Deux « drôles de paroissiens », Apôtres de l’Etre Suprême, en l’honneur duquel ils instaurèrent la Terreur à Clamecy.

 

Le premier fait partie d’une vieille famille clamecycoise, les Tenaille, si nombreux, (près de 3000) dans cette ville au 18ème siècle, qu’ils avaient tous ajouté à leur nom, celui d’une propriété , d’une terre, d’un lieu dit : Saligny, Vaulabelle, Etais, Lesnaux, Champton, Laure, etc. En plus du commerce du bois, ils étaient à chaque génération, gardes de corps du Roi, magistrats, procureurs du Roi, avocats au Parlement, présidents du Grenier à Sel, et pour certains, révolutionnaires.

 

Bernard Tenaille de Laure

 

Naît à Dornecy le 27 octobre 1764. Son père, Edme Basile est fortuné. Il a acheté comme biens nationaux, toutes les terres appartenant aux abbés de Vézelay situées sur le territoire de Dornecy. Il adhère aux idées nouvelles de 1789, d’autant plus qu’elles lui permettent d’augmenter sa fortune. Mais il sera modéré et ne participera pas aux excès de son fils, dont il a d’ailleurs peur !

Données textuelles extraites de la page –
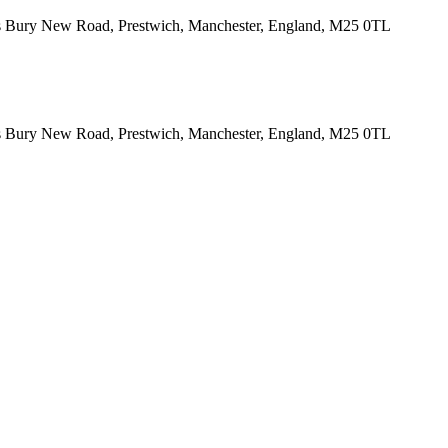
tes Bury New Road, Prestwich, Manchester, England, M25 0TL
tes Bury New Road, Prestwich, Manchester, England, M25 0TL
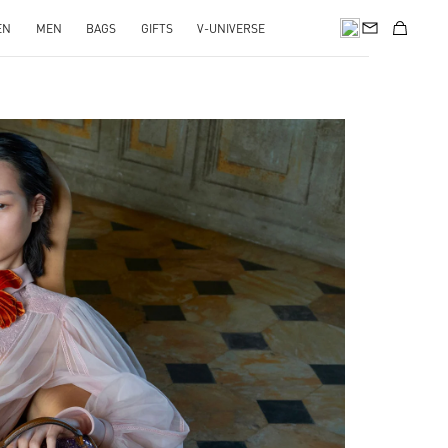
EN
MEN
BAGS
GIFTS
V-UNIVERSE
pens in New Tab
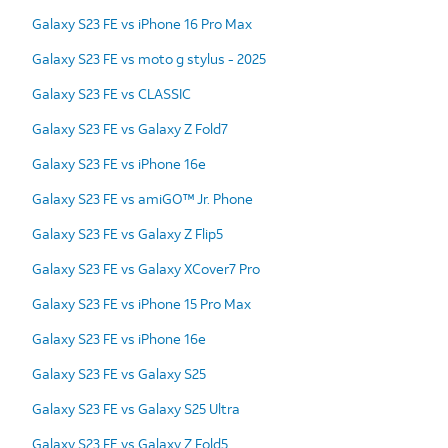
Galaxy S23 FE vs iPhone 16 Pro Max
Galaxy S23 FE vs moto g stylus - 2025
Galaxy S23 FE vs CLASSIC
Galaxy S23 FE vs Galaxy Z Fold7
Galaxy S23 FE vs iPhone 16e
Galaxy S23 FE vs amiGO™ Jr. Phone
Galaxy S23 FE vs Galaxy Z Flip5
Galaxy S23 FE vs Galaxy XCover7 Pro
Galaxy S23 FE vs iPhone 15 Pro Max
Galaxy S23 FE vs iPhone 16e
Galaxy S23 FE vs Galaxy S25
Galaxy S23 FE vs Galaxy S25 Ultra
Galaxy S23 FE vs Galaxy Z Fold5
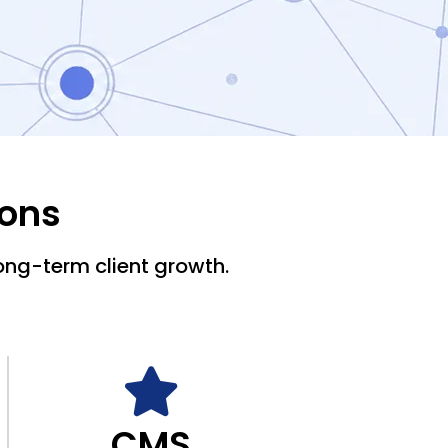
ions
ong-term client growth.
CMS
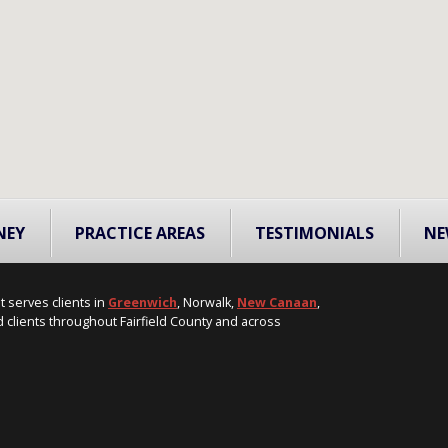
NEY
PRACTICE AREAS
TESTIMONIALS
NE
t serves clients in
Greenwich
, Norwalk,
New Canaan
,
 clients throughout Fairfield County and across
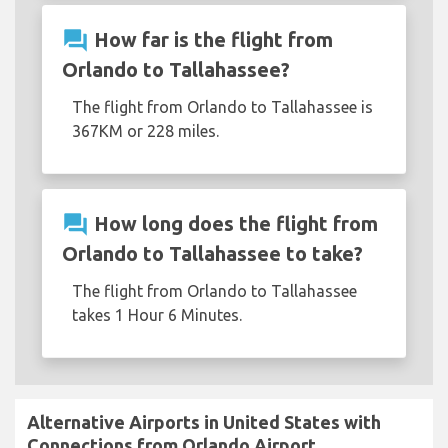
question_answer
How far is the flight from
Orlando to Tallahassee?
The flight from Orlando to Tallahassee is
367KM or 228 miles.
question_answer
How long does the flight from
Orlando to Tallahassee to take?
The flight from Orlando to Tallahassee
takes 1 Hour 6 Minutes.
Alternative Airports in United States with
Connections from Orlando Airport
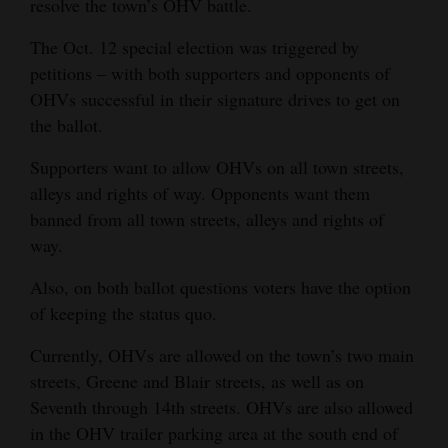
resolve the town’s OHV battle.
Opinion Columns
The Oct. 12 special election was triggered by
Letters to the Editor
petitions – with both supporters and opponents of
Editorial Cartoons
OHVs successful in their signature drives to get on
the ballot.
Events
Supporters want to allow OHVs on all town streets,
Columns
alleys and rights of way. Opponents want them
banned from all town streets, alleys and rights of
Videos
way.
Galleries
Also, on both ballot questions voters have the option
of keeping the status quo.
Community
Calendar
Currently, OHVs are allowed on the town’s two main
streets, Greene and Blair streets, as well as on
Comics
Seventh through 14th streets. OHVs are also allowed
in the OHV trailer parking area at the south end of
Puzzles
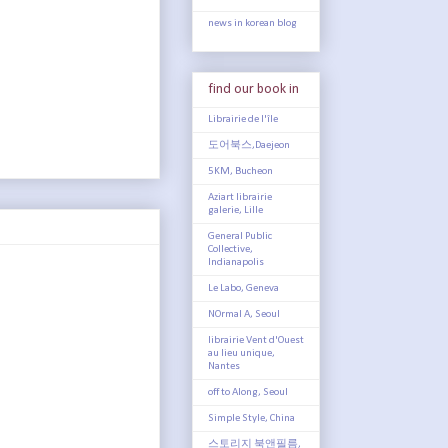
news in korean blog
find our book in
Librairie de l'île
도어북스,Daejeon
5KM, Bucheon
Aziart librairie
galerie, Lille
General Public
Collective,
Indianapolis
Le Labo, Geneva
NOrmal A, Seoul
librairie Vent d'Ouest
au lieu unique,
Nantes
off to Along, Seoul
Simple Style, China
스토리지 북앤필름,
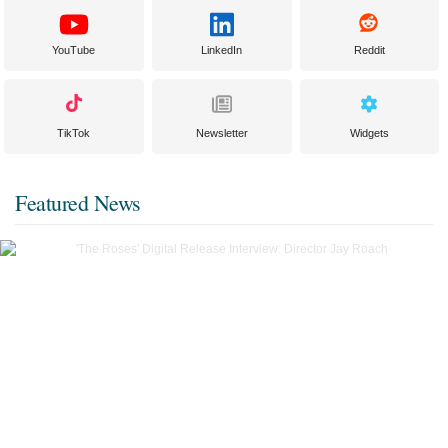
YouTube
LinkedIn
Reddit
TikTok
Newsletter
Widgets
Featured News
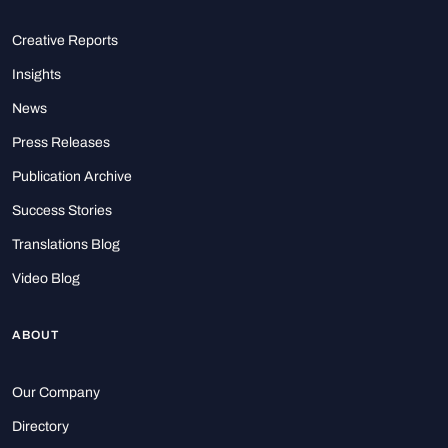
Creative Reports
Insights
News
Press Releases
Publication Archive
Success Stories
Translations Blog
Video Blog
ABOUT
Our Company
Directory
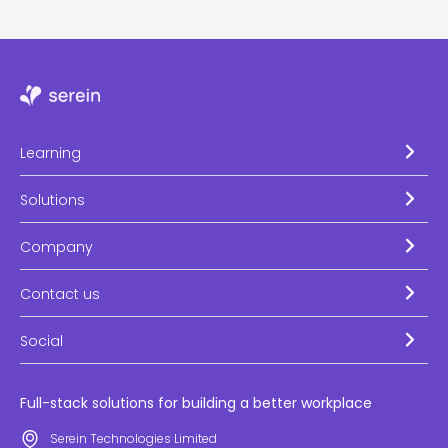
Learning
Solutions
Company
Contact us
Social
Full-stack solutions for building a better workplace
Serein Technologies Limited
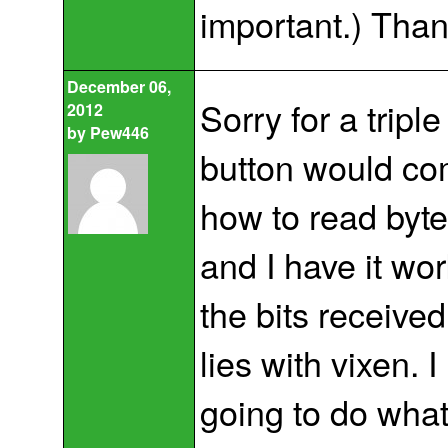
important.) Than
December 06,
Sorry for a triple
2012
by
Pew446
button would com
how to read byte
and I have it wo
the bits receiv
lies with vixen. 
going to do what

Mise en pratique –
• A. Dites si chacune des affirmations suivantes est conforme au texte sur les Tenaille de Clamecy, en répondant par oui ou par non et en citant les mots décisifs du texte : (i) Bernard Tenaille de Laure est né à Clamecy ; (ii) son père a acquis comme biens nationaux les terres des abbés de Vézelay situées à Dornecy ; (iii) son père a pris part aux excès de son fils.
• B. Poursuivez le texte sur les Tenaille de Clamecy à partir de sa dernière phrase.
Ces enregistrements proviennent d'une autre source.

Corrigé –
• A.
(i) Non : « Naît à Dornecy le 27 octobre 1764. »
(ii) Oui : « Il a acheté comme biens nationaux, toutes les terres appartenant aux abbés de Vézelay situées sur le territoire de Dornecy. »
(iii) Non : « il sera modéré et ne participera pas aux excès de son fils »

• B.
Bernard commence ses études au Collège de Clamecy ; puis son père le fait admettre au collège de Brienne. Sur le point d’être nommé officier en 1781, un décret du Ministère de la Guerre est promulgué, précisant que pour être officier, il faut prouver quatre quartiers de noblesse. Bernard voit ainsi sa future carrière anéantie. Il en gardera beaucoup d’amertume.

 

Il part à Nantes pour s’initier au commerce de draps. Il y fréquente des hommes aux « idées avancées », et se lie en particulier avec Fouché. Après son mariage avec une jeune fille de la bonne société nantaise, Hyacinthe de Broc, il revient à Clamecy où il installe un commerce de draps. Cruelle déception de vivre au fond d’une boutique, alors que l’on a rêvé de gloire militaire, et d’être témoin de la réussite d’autres Tenaille, gardes du Roi ou entrepreneurs de flottage. Sans parler de l’influence néfaste de sa femme, orgueilleuse, envieuse, vindicative et détestée de la population clamecycoise, qui l’a surnommée Tisiphone, du nom de l’une des trois Furies latines.

 

A l’aube de « l’Année terrible » de 1793, Bernard Tenaille Delaure est élu à la présidence du Directoire du District de Clamecy. Là, son goût du pouvoir se révèle rapidement, aidé en cela par le curé de Rix, l’abbé Parent, élu à la présidence de l’Administration du District.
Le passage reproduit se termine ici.